Les vingt-quatre associations réunies au sein du collectif des « délinquants solidaires » ont une nouvelle fois, lundi 14 décembre, appelé le gouvernement à changer la loi qui condamne l’aide à l’entrée et au séjour irrégulier. Elles ont annoncé qu’elles déposeraient, « avant la fin de l’année », un recours devant le Conseil d’Etat contre la circulaire prise en novembre par les ministres de l’immigration et de la justice.

Le 23 novembre, Eric Besson et Michèle Alliot-Marie ont présenté une circulaire visant à garantir l’immunité des personnes aidant des étrangers en situation irrégulière à titre humanitaire. Mais pour les associations, ce texte, adressé aux préfets et aux procureurs, « ne règle ni ne simplifie rien », continuant, selon elles, à « mettre sur le même plan les passeurs et les aidants ».

Comme le préconise la Commission nationale consultative des droits de l’homme (CNCDH), il faut, soutiennent-elles, modifier la logique de l’article du code de l’entrée et du séjour des étrangers qui menace de cinq ans de prison et de 30 000 euros d’amendes toute personne aidant à l’entrée ou au séjour irrégulier d’un étranger, « pour que l’immunité soit le principe, et l’infraction l’exception ».

METTRE FIN AUX POURSUITES

Seule une telle modification de la loi peut permettre, selon les associations, de mettre fin aux poursuites et autres formes d’intimidations visant des citoyens ou des associations venant en aide aux sans-papiers.

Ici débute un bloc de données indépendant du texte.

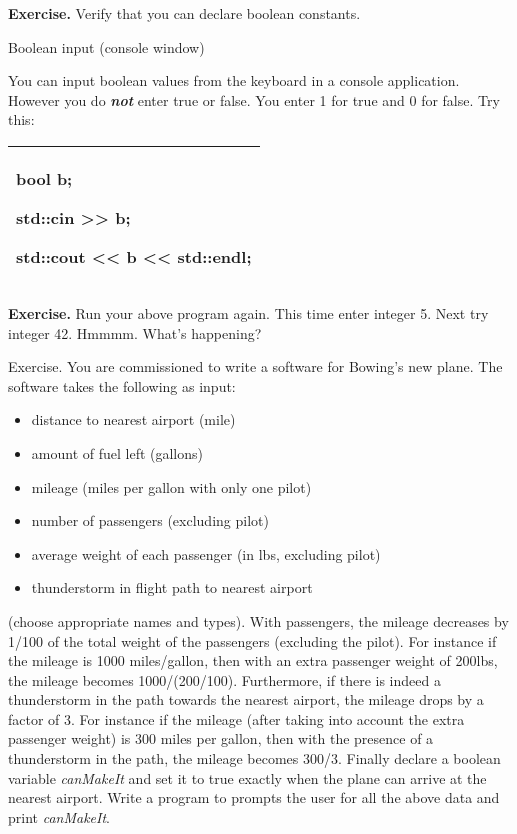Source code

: \documentclass[
]{article}
\providecommand{\tightlist}{%
  \setlength{\itemsep}{0pt}\setlength{\parskip}{0pt}}
\begin{document}
\textbf{Exercise.} Verify that you can declare boolean constants.

Boolean input (console window)

You can input boolean values from the keyboard in a console application.
However you do \emph{\textbf{not}} enter true or false. You enter 1 for
true and 0 for false.\textbf{ }Try this:

\begin{longtable}[]{@{}l@{}}
\toprule
\endhead
\begin{minipage}[t]{0.97\columnwidth}\raggedright
bool b;

std::cin \textgreater\textgreater{} b;

std::cout \textless\textless{} b \textless\textless{} std::endl;\strut
\end{minipage}\tabularnewline
\bottomrule
\end{longtable}

\textbf{Exercise.} Run your above program again. This time enter integer
5. Next try integer 42. Hmmmm. What's happening?

Exercise. You are commissioned to write a software for Bowing's new
plane. The software takes the following as input:

\begin{itemize}
\tightlist
\item
  distance to nearest airport (mile)
\item
  amount of fuel left (gallons)
\item
  mileage (miles per gallon with only one pilot)
\item
  number of passengers (excluding pilot)
\item
  average weight of each passenger (in lbs, excluding pilot)
\item
  thunderstorm in flight path to nearest airport
\end{itemize}

(choose appropriate names and types). With passengers, the mileage
decreases by 1/100 of the total weight of the passengers (excluding the
pilot). For instance if the mileage is 1000 miles/gallon, then with an
extra passenger weight of 200lbs, the mileage becomes 1000/(200/100).
Furthermore, if there is indeed a thunderstorm in the path towards the
nearest airport, the mileage drops by a factor of 3. For instance if the
mileage (after taking into account the extra passenger weight) is 300
miles per gallon, then with the presence of a thunderstorm in the path,
the mileage becomes 300/3. Finally declare a boolean variable
\emph{canMakeIt} and set it to true exactly when the plane can arrive at
the nearest airport. Write a program to prompts the user for all the
above data and print \emph{canMakeIt}.
\end{document}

A l’appui de cet appel, le Groupement d’information et de soutien des immigrés (GISTI) qui, en avril, avait établi une première liste des cas de condamnations, ouvre, ce lundi, sur son site, un dossier spécifique recensant l’ensemble des cas où l’aide à un sans-papiers est pénalisée.

Y sont présentés les textes incriminant l’aide à l’entrée ou au séjour irrégulier, mais aussi l’entrave à la circulation des aéronefs, ou encore le délit d’outrage, d’injure et de diffamation dont peuvent être accusées des personnes émettant des protestations à l’encontre de la politique migratoire et de ses conséquences. Pour chacun de ces cas, sont recensés des décisions de justice et des exemples d’intimidations ayant visés des citoyens ou des associations.